The Bad and Good News
Speaking of unclear interfaces … I’m not sure I would have guessed that the page with the corner folded meant “add new row”. Also, there is a LOT of stuff on the Enterprise Miner screen. You have all of these different panes in the window and the options in them are completely different depending on whether you have clicked on the text mining tab, the text parsing box or something else. I’ve read a couple of data mining books, one specifically on Enterprise Miner, and they still were very sparse, particularly in their treatment of text mining, which is what I was most interested in.

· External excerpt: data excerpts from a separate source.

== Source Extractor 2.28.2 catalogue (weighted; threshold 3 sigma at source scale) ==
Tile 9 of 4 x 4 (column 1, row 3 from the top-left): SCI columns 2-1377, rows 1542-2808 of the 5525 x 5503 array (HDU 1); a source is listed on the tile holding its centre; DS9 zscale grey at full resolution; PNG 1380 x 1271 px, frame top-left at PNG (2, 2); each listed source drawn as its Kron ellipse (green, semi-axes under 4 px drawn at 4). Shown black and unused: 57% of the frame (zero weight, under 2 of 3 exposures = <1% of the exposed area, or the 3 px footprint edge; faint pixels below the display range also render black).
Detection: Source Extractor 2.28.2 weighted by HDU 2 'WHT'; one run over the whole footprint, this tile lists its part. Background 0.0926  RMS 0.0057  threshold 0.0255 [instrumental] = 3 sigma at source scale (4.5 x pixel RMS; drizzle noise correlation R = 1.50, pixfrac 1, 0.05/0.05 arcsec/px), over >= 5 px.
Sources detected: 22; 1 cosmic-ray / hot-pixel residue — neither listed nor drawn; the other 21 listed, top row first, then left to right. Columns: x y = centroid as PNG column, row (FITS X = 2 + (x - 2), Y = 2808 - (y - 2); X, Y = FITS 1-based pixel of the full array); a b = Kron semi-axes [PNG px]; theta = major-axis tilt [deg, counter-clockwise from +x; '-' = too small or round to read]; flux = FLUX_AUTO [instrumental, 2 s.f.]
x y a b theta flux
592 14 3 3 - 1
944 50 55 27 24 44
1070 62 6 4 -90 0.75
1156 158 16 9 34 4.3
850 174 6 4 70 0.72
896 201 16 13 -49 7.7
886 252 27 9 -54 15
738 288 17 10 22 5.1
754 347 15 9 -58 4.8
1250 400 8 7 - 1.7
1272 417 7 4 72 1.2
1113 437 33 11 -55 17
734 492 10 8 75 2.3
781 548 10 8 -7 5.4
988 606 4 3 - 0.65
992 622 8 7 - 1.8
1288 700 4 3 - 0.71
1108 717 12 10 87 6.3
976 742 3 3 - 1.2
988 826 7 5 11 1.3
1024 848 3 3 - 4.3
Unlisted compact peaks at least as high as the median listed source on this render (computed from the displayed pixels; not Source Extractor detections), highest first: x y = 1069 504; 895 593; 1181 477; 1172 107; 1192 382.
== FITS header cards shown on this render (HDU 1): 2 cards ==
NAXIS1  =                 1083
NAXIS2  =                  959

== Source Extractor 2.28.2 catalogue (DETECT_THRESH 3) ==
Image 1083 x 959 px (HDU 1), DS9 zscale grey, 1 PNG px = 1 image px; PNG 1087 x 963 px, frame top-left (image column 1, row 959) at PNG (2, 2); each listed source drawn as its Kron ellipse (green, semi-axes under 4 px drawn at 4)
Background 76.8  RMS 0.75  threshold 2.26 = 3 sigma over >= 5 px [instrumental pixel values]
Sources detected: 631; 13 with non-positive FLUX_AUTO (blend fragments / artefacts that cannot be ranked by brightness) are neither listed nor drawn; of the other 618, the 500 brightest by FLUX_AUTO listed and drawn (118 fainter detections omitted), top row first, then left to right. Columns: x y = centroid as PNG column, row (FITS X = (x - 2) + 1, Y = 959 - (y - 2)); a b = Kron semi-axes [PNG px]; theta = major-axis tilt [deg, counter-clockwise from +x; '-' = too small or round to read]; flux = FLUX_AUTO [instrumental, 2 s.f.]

That’s the bad news. The good news is that when I was at SAS Global Forum, I picked up a copy of Practical Text Mining. I almost didn’t buy it because it’s over 1,000 pages and my suitcase was already pretty full, which meant I’d have to lug it through the airport. Even worse, it did not have an electronic version, which is tough for me because even with contacts and glasses worn OVER my contacts, I still have difficulty reading some of the screen shots in it. (I expect if I had normal eyesight, I’d be fine.)
All that being said, this book is really useful. I know I got a discount at the conference, but still, it was about $70, which for a textbook like this is super-cheap. A thousand pages sounds like a lot, but that’s because it starts with the very basics and is a bit redundant. That’s not so terrible, though because that makes it easy to read. I was laying in bed sick this morning and read the first 120 pages in about two hours.
This is a godsend to anyone doing a qualitative dissertation. The real tragedy is that a lot of people in areas that do qualitative research – education, psychology, nursing, social work, to name a few – probably won’t even be aware that Enterprise Miner exists, much less that they can get it for free to use in teaching their courses.
Seriously, people, this is a huge opportunity for you to teach your students about text mining and it’s really not that hard.